Prompt: Select each line of the listing that contains the string "center", and copy those lines.
◇ ◇ ◇
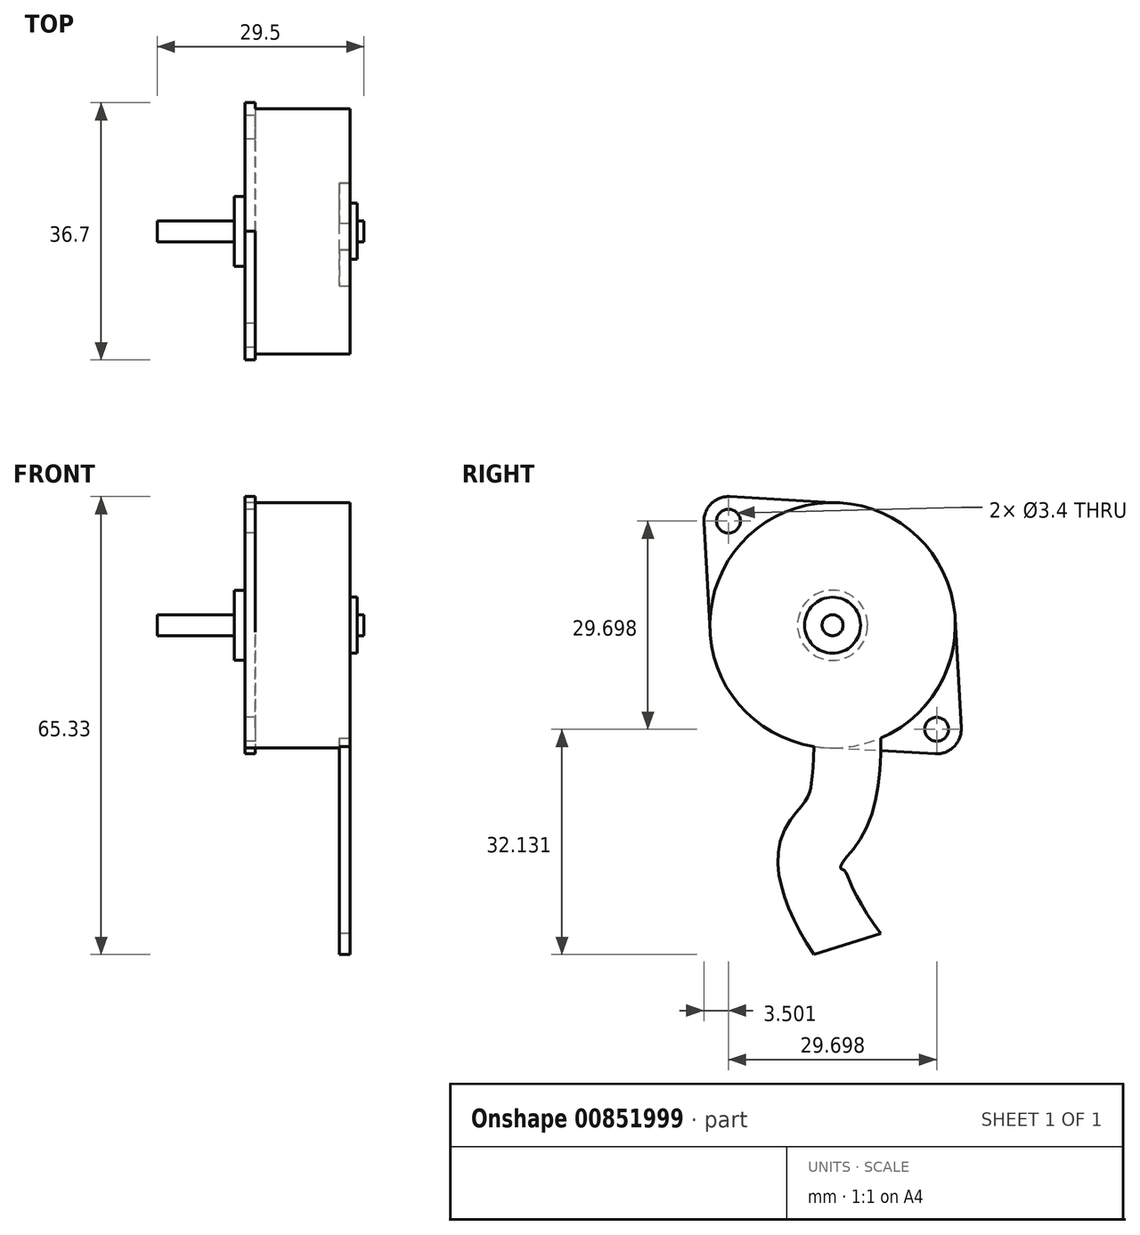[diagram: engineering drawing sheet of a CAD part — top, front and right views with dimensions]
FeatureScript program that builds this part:
annotation { "Feature Type Name" : "Feature", "Feature Type Description" : "" }
export const myFeature = defineFeature(function(context is Context, id is Id, definition is map)
    precondition{}
    {
        {
            var Q0;
            Q0=qCreatedBy(makeId("Front.planeOp"),FACE);
            var sketch = newSketch(context, id + "F0", { "sketchPlane" : qUnion([Q0])});
            skLineSegment(sketch, "E0", {"start": v(0, 17.5) * mm, "end": v(15, 17.5) * mm});
            skLineSegment(sketch, "E1", {"start": v(17, 0) * mm, "end": v(0, 0) * mm});
            skLineSegment(sketch, "E2", {"start": v(15, 4) * mm, "end": v(16, 4) * mm});
            skLineSegment(sketch, "E3", {"start": v(16, 4) * mm, "end": v(16, 1.5) * mm});
            skLineSegment(sketch, "E4", {"start": v(16, 1.5) * mm, "end": v(17, 1.5) * mm});
            skLineSegment(sketch, "E5", {"start": v(17, 1.5) * mm, "end": v(17, 0) * mm});
            skLineSegment(sketch, "E6", {"start": v(15, 17.5) * mm, "end": v(15, 4) * mm});
            skLineSegment(sketch, "E7", {"start": v(0, 17.5) * mm, "end": v(0, 5) * mm});
            skLineSegment(sketch, "E8", {"start": v(0, 5) * mm, "end": v(-1.5, 5) * mm});
            skLineSegment(sketch, "E9", {"start": v(-1.5, 5) * mm, "end": v(-1.5, 1.5) * mm});
            skLineSegment(sketch, "E10", {"start": v(-1.5, 1.5) * mm, "end": v(-12.5, 1.5) * mm});
            skLineSegment(sketch, "E11", {"start": v(-12.5, 1.5) * mm, "end": v(-12.5, 0) * mm});
            skLineSegment(sketch, "E12", {"start": v(-12.5, 0) * mm, "end": v(0, 0) * mm});
            skSolve(sketch);
        }
        {
            var Q0;
            Q0=qCreatedBy(makeId("Front.planeOp"),FACE);
            var sketch = newSketch(context, id + "F1", { "sketchPlane" : qUnion([Q0])});
            skLineSegment(sketch, "E13", {"start": v(26.37, 0) * mm, "end": v(-33.57, 0) * mm, "construction": true});
            skSolve(sketch);
        }
        {
            var Q0;
            Q0 = qSketchRegion(id + "F0", true);
            var Q1;
            Q1 = qConstructionFilter(qBodyType(qCreatedBy(id + "F0" ,EDGE), BodyType.WIRE), ConstructionObject.NO);
            var Q2;
            Q2=sQuery(id+"F1.wireOp",EDGE,"E13");
            revolve(context, id + "F2", {"surfaceOperationType" : NewSurfaceOperationType.ADD, "entities" : qUnion([Q0]), "surfaceEntities" : qUnion([Q1]), "axis" : qUnion([Q2]), "revolveType" : RevolveType.FULL});
        }
        {
            var Q0;
            Q0=makeQuery(id+"F2.opRevolve","SWEPT_FACE",FACE,{"disambiguationData":[OSD([sQuery(id+"F0.wireOp",EDGE,"E7")])]});
            var sketch = newSketch(context, id + "F3", { "sketchPlane" : qUnion([Q0])});
            skLineSegment(sketch, "E14", {"start": v(0, -17.5) * mm, "end": v(-14.65, -18.34) * mm});
            skLineSegment(sketch, "E15", {"start": v(-18.34, -14.65) * mm, "end": v(-17.47, 0.97) * mm});
            skLineSegment(sketch, "E16", {"start": v(17.47, -0.97) * mm, "end": v(18.34, 14.65) * mm});
            skLineSegment(sketch, "E17", {"start": v(14.65, 18.34) * mm, "end": v(0, 17.5) * mm});
            skPoint(sketch, "E18.visualSharp", {"position": v(-18.56, -18.57) * mm});
            skArc(sketch, "E18.filletArc", {"start": v(-18.34, -14.65) * mm, "mid": v(-17.32, -17.33) * mm, "end": v(-14.65, -18.34) * mm});
            skPoint(sketch, "E19.visualSharp", {"position": v(18.56, 18.57) * mm});
            skArc(sketch, "E19.filletArc", {"start": v(18.34, 14.65) * mm, "mid": v(17.32, 17.33) * mm, "end": v(14.65, 18.34) * mm});
            skCircle(sketch, "E20", {"center": v(-14.85, -14.85) * mm, "radius": 1.7 * mm});
            skCircle(sketch, "E21", {"center": v(14.85, 14.85) * mm, "radius": 1.7 * mm});
            skLineSegment(sketch, "E22", {"start": v(-14.85, -14.85) * mm, "end": v(14.85, 14.85) * mm, "construction": true});
            skLineSegment(sketch, "E23", {"start": v(0, 17.5) * mm, "end": v(0, -17.5) * mm, "construction": true});
            skArc(sketch, "E24.0", {"start": v(0, -17.5) * mm, "mid": v(12.03, -12.71) * mm, "end": v(17.47, -0.97) * mm});
            skArc(sketch, "E25.trimOffspring", {"start": v(0, 17.5) * mm, "mid": v(-12.03, 12.71) * mm, "end": v(-17.47, 0.97) * mm});
            skSolve(sketch);
        }
        {
            var Q0;
            Q0 = qSketchRegion(id + "F3", true);
            extrude(context, id + "F4", {"entities" : qUnion([Q0]), "operationType" : NewBodyOperationType.ADD, "oppositeDirection" : true, "depth" : 1.5 * mm, "offsetDistance" : 25 * mm});
        }
        {
            var Q0;
            Q0=makeQuery(id+"F2.opRevolve","SWEPT_FACE",FACE,{"disambiguationData":[OSD([sQuery(id+"F0.wireOp",EDGE,"E6")])]});
            var sketch = newSketch(context, id + "F5", { "sketchPlane" : qUnion([Q0])});
            skFitSpline(sketch, "E26", {"points": [v(0, 0) * mm, v(0.99, -25.6) * mm, v(-2.76, -32.07) * mm, v(2.1, -45.5) * mm], "startDerivative": vector(13.26, -42.1) * mm, "endDerivative": vector(35.28, -50.9) * mm});
            skSolve(sketch);
        }
        {
            var Q0;
            Q0=qCreatedBy(makeId("Top.planeOp"),FACE);
            var sketch = newSketch(context, id + "F6", { "sketchPlane" : qUnion([Q0])});
            skLineSegment(sketch, "E27.bottom", {"start": v(15, -5) * mm, "end": v(13.5, -5) * mm});
            skLineSegment(sketch, "E27.top", {"start": v(15, 5) * mm, "end": v(13.5, 5) * mm});
            skLineSegment(sketch, "E27.left", {"start": v(15, -5) * mm, "end": v(15, 5) * mm});
            skLineSegment(sketch, "E27.right", {"start": v(13.5, -5) * mm, "end": v(13.5, 5) * mm});
            skSolve(sketch);
        }
        {
            var Q0;
            Q0 = qSketchRegion(id + "F6", true);
            var Q1;
            Q1 = qConstructionFilter(qBodyType(qCreatedBy(id + "F5" ,EDGE), BodyType.WIRE), ConstructionObject.NO);
            sweep(context, id + "F7", {"operationType" : NewBodyOperationType.ADD, "profiles" : qUnion([Q0]), "path" : qUnion([Q1])});
        }
    });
◇ ◇ ◇
Task answer:
            skCircle(sketch, "E20", {"center": v(-14.85, -14.85) * mm, "radius": 1.7 * mm});
            skCircle(sketch, "E21", {"center": v(14.85, 14.85) * mm, "radius": 1.7 * mm});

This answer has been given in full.